Gravity Use this with caution because of the gun violence and use of language (though the BFI included it in a collection of short films to use with 12-14 year olds which is where I first came across it). Surprising and horrifying resolution. 5 minutes.
Here’s an example of one student’s notes for Alma (excuse the Elma):
With each short film, students’ confidence grew with their understanding of the Narrative Arc and being able to identify the key parts in each film. There was a little bit of lively debate too, which is always good, and a developing awareness of the ways in which storytellers make different decisions about the length of each part of the Narrative Arc e.g. a really short or a really long exposition.
Using the Narrative Arc to plan a response
I showed students the following question from one of AQA’s Sample Assessment packs and asked them to use the Narrative Arc to plan a whole narrative.
Although the question only demands an opening, I think it’s important that students spend a couple of minutes planning where the narrative would go. We don’t want students to simply keep writing until the time runs out (especially if we want them to meet the requirements of a ‘consciously crafted’ structure). We want students to write a developed exposition followed by rising action but withhold the climax. Critically, if students know what the climax would be it will enable them to write a far better opening because the narrative is actually going somewhere. The rising action is arguably the most important part of any story because it sets up the climax – if students have no idea where the story is going that’s going to be obvious to the examiner and the rising action will be flawed (what is it rising towards?).

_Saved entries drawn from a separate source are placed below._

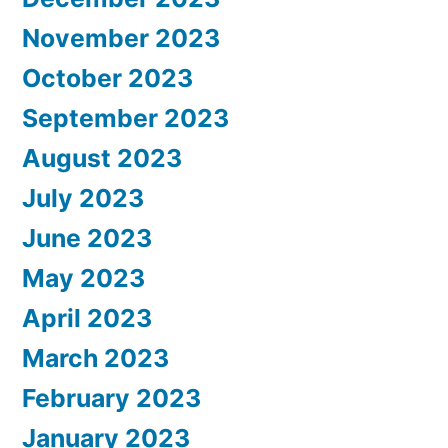
November 2023
October 2023
September 2023
August 2023
July 2023
June 2023
May 2023
April 2023
March 2023
February 2023
January 2023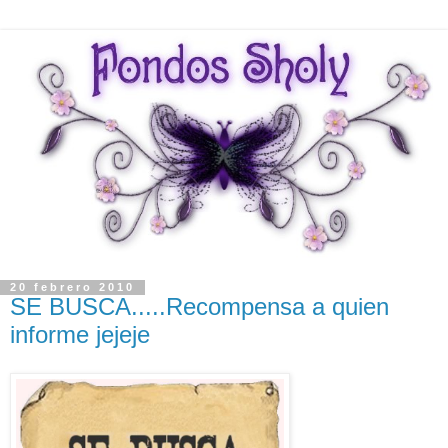
20 febrero 2010
SE BUSCA.....Recompensa a quien
informe jejeje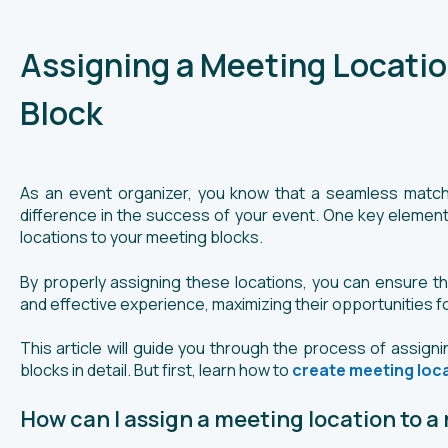
Assigning a Meeting Locatio
Block
As an event organizer, you know that a seamless matc
difference in the success of your event. One key element
locations to your meeting blocks.
By properly assigning these locations, you can ensure tha
and effective experience, maximizing their opportunities f
This article will guide you through the process of assign
blocks in detail. But first, learn how to
create meeting loc
How can I assign a meeting location to a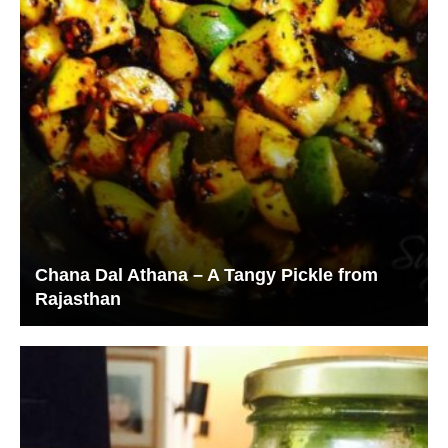
Chana Dal Athana – A Tangy Pickle from
Rajasthan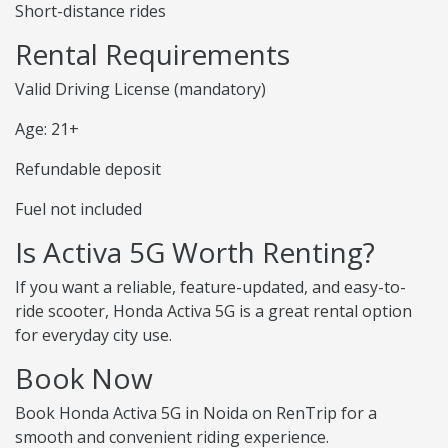
Short-distance rides
Rental Requirements
Valid Driving License (mandatory)
Age: 21+
Refundable deposit
Fuel not included
Is Activa 5G Worth Renting?
If you want a reliable, feature-updated, and easy-to-
ride scooter, Honda Activa 5G is a great rental option
for everyday city use.
Book Now
Book Honda Activa 5G in Noida on RenTrip for a
smooth and convenient riding experience.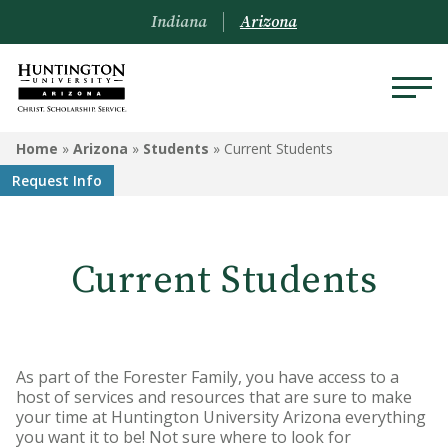
Indiana
Arizona
ARIZONA
Home
»
Arizona
»
Students
»
Current Students
Request Info
About Us
Academics
Current Students
Admissions
Visit
Financial Aid
As part of the Forester Family, you have access to a
host of services and resources that are sure to make
your time at Huntington University Arizona everything
Offices & Services
you want it to be! Not sure where to look for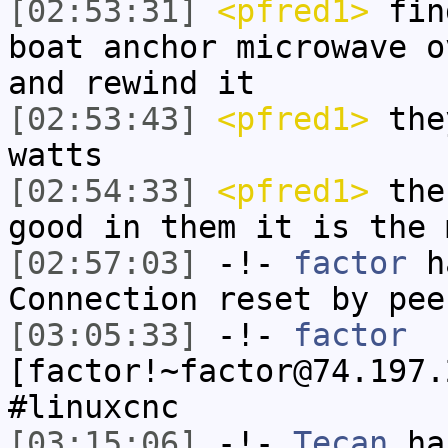
[02:53:31]
<pfred1>
find
boat anchor microwave o
and rewind it
[02:53:43]
<pfred1>
the
watts
[02:54:33]
<pfred1>
the 
good in them it is the 
[02:57:03]
-!-
factor
ha
Connection reset by pee
[03:05:33]
-!-
factor
[factor!~factor@74.197.
#linuxcnc
[03:15:06]
-!-
Tecan
has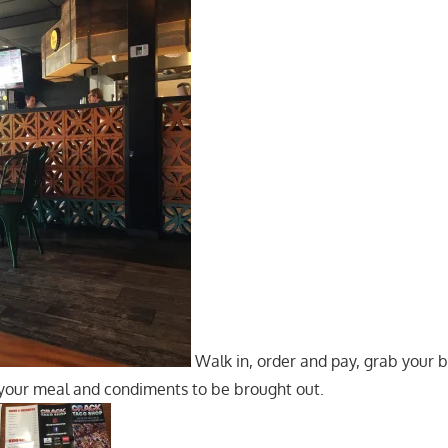
Walk in, order and pay, grab your b
 your meal and condiments to be brought out.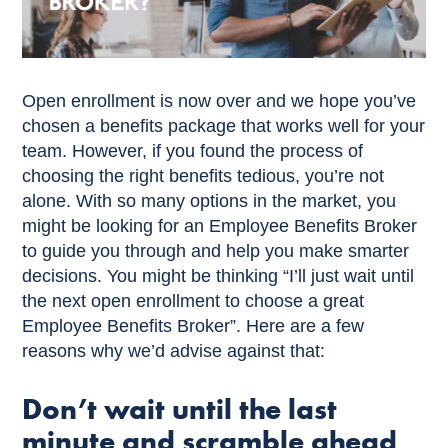
Open enrollment is now over and we hope you’ve
chosen a benefits package that works well for your
team. However, if you found the process of
choosing the right benefits tedious, you’re not
alone. With so many options in the market, you
might be looking for an Employee Benefits Broker
to guide you through and help you make smarter
decisions. You might be thinking “I’ll just wait until
the next open enrollment to choose a great
Employee Benefits Broker”. Here are a few
reasons why we’d advise against that:
Don’t wait until the last
minute and scramble ahead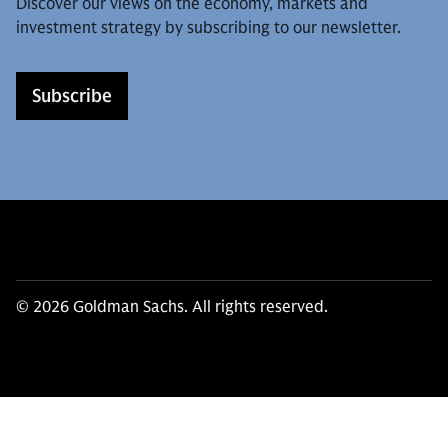
Discover our views on the economy, markets and
investment strategy by subscribing to our newsletter.
Subscribe
© 2026 Goldman Sachs. All rights reserved.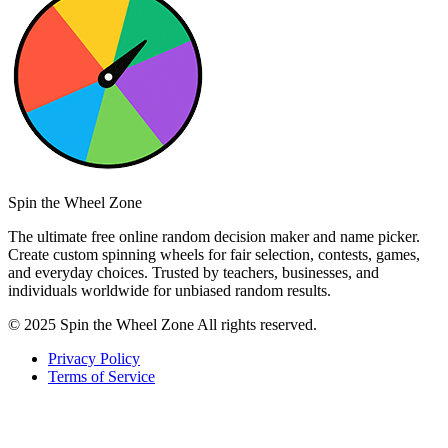
Spin the Wheel Zone
The ultimate free online random decision maker and name picker.
Create custom spinning wheels for fair selection, contests, games,
and everyday choices. Trusted by teachers, businesses, and
individuals worldwide for unbiased random results.
© 2025 Spin the Wheel Zone All rights reserved.
Privacy Policy
Terms of Service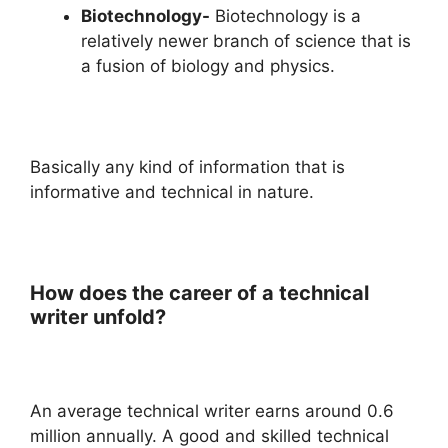
Biotechnology-
Biotechnology is a
relatively newer branch of science that is
a fusion of biology and physics.
Basically any kind of information that is
informative and technical in nature.
How does the career of a technical
writer unfold?
An average technical writer earns around 0.6
million annually. A good and skilled technical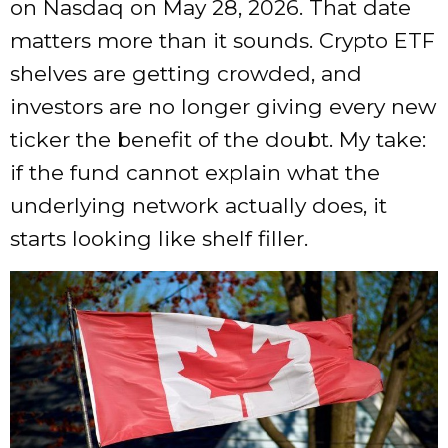
on Nasdaq on May 28, 2026. That date
matters more than it sounds. Crypto ETF
shelves are getting crowded, and
investors are no longer giving every new
ticker the benefit of the doubt. My take:
if the fund cannot explain what the
underlying network actually does, it
starts looking like shelf filler.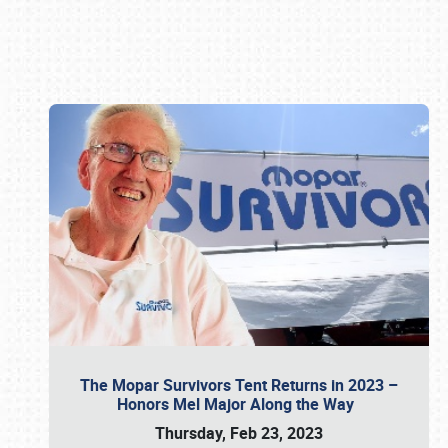
Book online or call (800) 216-1876
The Mopar Survivors Tent Returns in 2023 –
Honors Mel Major Along the Way
Thursday, Feb 23, 2023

After sharing some plans and discussing ideas, I gave students this question which does demand of them an entire story.
Again, they planned a full response and I talked through my guidance that each paragraph of their response would constitute a part of the Narrative Arc e.g.
Paragraph 1 – Exposition
Paragraph 2 – Rising Action
Paragraph 3 – Rising Action
Paragraph 4 – Climax
Paragraph 5 – Falling Action and Resolution
The beauty of this planning, is that not only do they know where to go (and they have something ‘consciously crafted’) but, if they run out of time, they could skip a part of the rising action or have a very short resolution – the examiner would be able to see what was intended – and this would be easier to manage because they would know the structure they were working with.
Here’s some example planning from one student:
There’s clearly more work to be done (this was an introduction) in follow up lessons about making details matter and unity of time/action/place. Some of the plans indicate a tendency to over extend the reach of a short story and an obsession with tsunamis (I must ask Geography what they’ve been teaching recently…) but I’m confident they left the lesson with a more grounded understanding of the key elements of a narrative of any length; even one that lasts just 3 minutes.
A bit of writing to end
To wrap things up, I asked the class to write the exposition for one of the short films we had watched. I wanted them to demonstrate their understanding of what should be included in the exposition of one of these narratives but also show the skills we’ve been developing this year of writing something compelling with a variety of sentence structures, punctuation and ambitious vocabulary etc. I was pretty impressed.